In our time, many cultural elites look askance at evangelicals in the public square, because evangelicals actually believe that some differences do make a difference. But evangelicals have also too often been guilty of partisan abuses in the public square. Changing this ethos with respect to evangelism may well require that we think of evangelism in the public square less in terms of defeating an enemy and more in terms of showing hospitality to the stranger. It also requires thinking not only of ideological disagreements, but of the people whose inalienable dignity is not to be impugned simply because we disagree with them.
Wise persons seek the well-being of others in the ordinary affairs of life. Their character is kind and gracious and honest. These are the sort of persons Christians are called to be as citizens of this world. It is a wisdom applied to the ordinary spaces and places of our lives. It is the recognition that life is to be marked by a deep and abiding meaningfulness, anchored in beliefs and habits that promote reconciliation as a reflection of the Gospel.

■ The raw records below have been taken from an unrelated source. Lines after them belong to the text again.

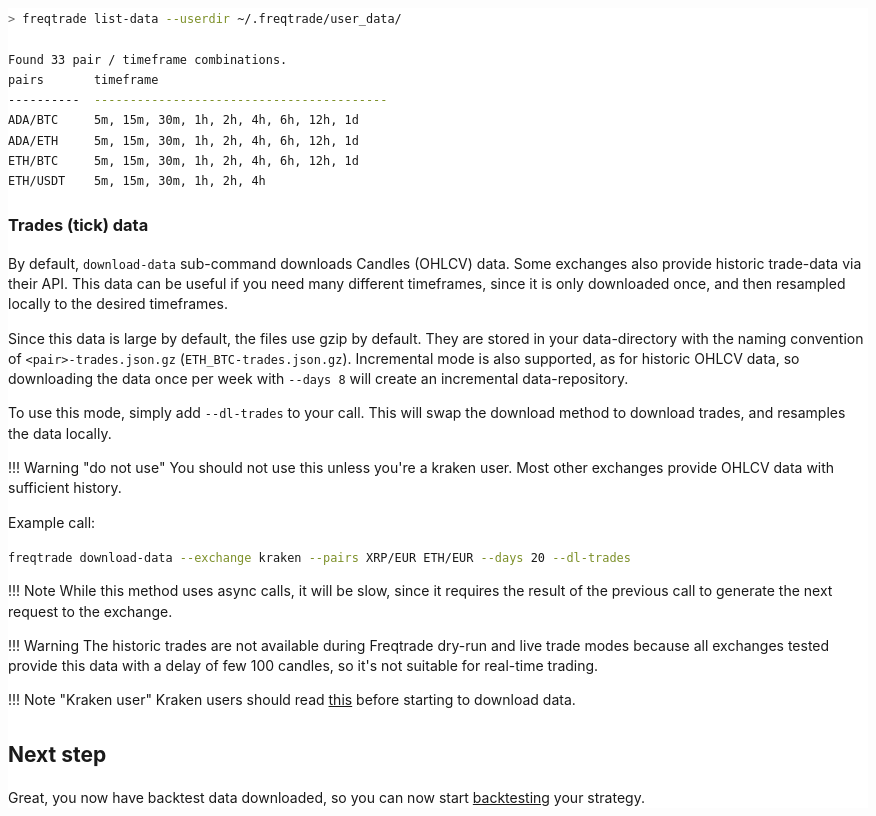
 ```bash
> freqtrade list-data --userdir ~/.freqtrade/user_data/

Found 33 pair / timeframe combinations.
pairs       timeframe
----------  -----------------------------------------
ADA/BTC     5m, 15m, 30m, 1h, 2h, 4h, 6h, 12h, 1d
ADA/ETH     5m, 15m, 30m, 1h, 2h, 4h, 6h, 12h, 1d
ETH/BTC     5m, 15m, 30m, 1h, 2h, 4h, 6h, 12h, 1d
ETH/USDT    5m, 15m, 30m, 1h, 2h, 4h
```

### Trades (tick) data

By default, `download-data` sub-command downloads Candles (OHLCV) data. Some exchanges also provide historic trade-data via their API.
This data can be useful if you need many different timeframes, since it is only downloaded once, and then resampled locally to the desired timeframes.

Since this data is large by default, the files use gzip by default. They are stored in your data-directory with the naming convention of `<pair>-trades.json.gz` (`ETH_BTC-trades.json.gz`). Incremental mode is also supported, as for historic OHLCV data, so downloading the data once per week with `--days 8` will create an incremental data-repository.

To use this mode, simply add `--dl-trades` to your call. This will swap the download method to download trades, and resamples the data locally.

!!! Warning "do not use"
    You should not use this unless you're a kraken user. Most other exchanges provide OHLCV data with sufficient history.

Example call:

```bash
freqtrade download-data --exchange kraken --pairs XRP/EUR ETH/EUR --days 20 --dl-trades
```

!!! Note
    While this method uses async calls, it will be slow, since it requires the result of the previous call to generate the next request to the exchange.

!!! Warning
    The historic trades are not available during Freqtrade dry-run and live trade modes because all exchanges tested provide this data with a delay of few 100 candles, so it's not suitable for real-time trading.

!!! Note "Kraken user"
    Kraken users should read [this](exchanges.md#historic-kraken-data) before starting to download data.

## Next step

Great, you now have backtest data downloaded, so you can now start [backtesting](backtesting.md) your strategy.
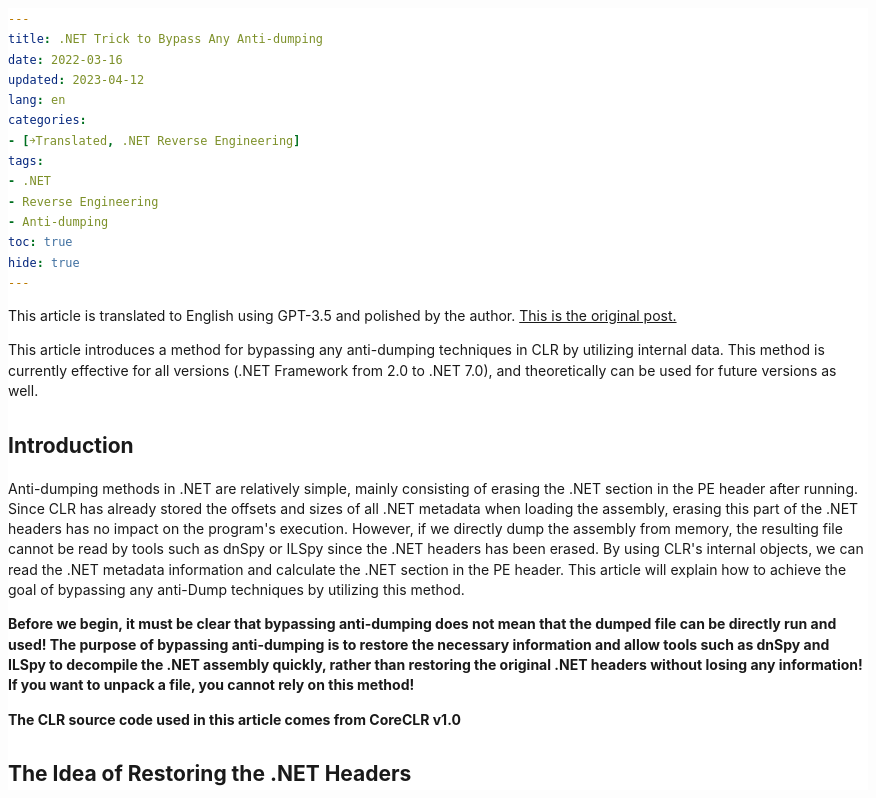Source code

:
 ```yaml
---
title: .NET Trick to Bypass Any Anti-dumping
date: 2022-03-16
updated: 2023-04-12
lang: en
categories:
- [￫Translated, .NET Reverse Engineering]
tags:
- .NET
- Reverse Engineering
- Anti-dumping
toc: true
hide: true
---
```


<article class="message message-immersive is-primary">
<div class="message-body">
<i class="fas fa-globe-americas mr-2"></i>This article is translated to English using GPT-3.5 and polished by the author. <a href="{% post_path net-trick-to-bypass-any-anti-dumping %}">This is the original post.</a>
</div>
</article>



This article introduces a method for bypassing any anti-dumping techniques in CLR by utilizing internal data. This method is currently effective for all versions (.NET Framework from 2.0 to .NET 7.0), and theoretically can be used for future versions as well.



## Introduction

Anti-dumping methods in .NET are relatively simple, mainly consisting of erasing the .NET section in the PE header after running. Since CLR has already stored the offsets and sizes of all .NET metadata when loading the assembly, erasing this part of the .NET headers has no impact on the program's execution. However, if we directly dump the assembly from memory, the resulting file cannot be read by tools such as dnSpy or ILSpy since the .NET headers has been erased. By using CLR's internal objects, we can read the .NET metadata information and calculate the .NET section in the PE header. This article will explain how to achieve the goal of bypassing any anti-Dump techniques by utilizing this method.

**Before we begin, it must be clear that bypassing anti-dumping does not mean that the dumped file can be directly run and used! The purpose of bypassing anti-dumping is to restore the necessary information and allow tools such as dnSpy and ILSpy to decompile the .NET assembly quickly, rather than restoring the original .NET headers without losing any information! If you want to unpack a file, you cannot rely on this method!**

**The CLR source code used in this article comes from CoreCLR v1.0**

## The Idea of Restoring the .NET Headers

And like the Gospel, this theological wisdom takes corruption seriously, and, in fact, privileges the recognition of corruption in our own hearts before we see it in the hearts of our opponents.
Peculiar to the Gospel is the embrace of diverse tribes, races and cultures, all because Christ is our peace who has "broken down the dividing wall of hostility." A distinctive dimension of the Gospel ought to be manifest in the reconciliation of those who are in conflict with each other. The Gospel is reflected not in the abolishing of diversity, but in the reconciliation of disagreements. Reconciliation is the goal because it reflects the work of God towards broken and sinful humanity. Christians in the public square engage in the work of reconciliation not as a substitute for the Gospel but as a reflection of it in all of life. This is to say, the Gospel itself contains a sacred wisdom in dealing with diversity. It is theological precisely in the sense that it arises from the reconciling work of God in the Gospel. By it, Christians express the conviction that human corruption is not as powerful as divine grace.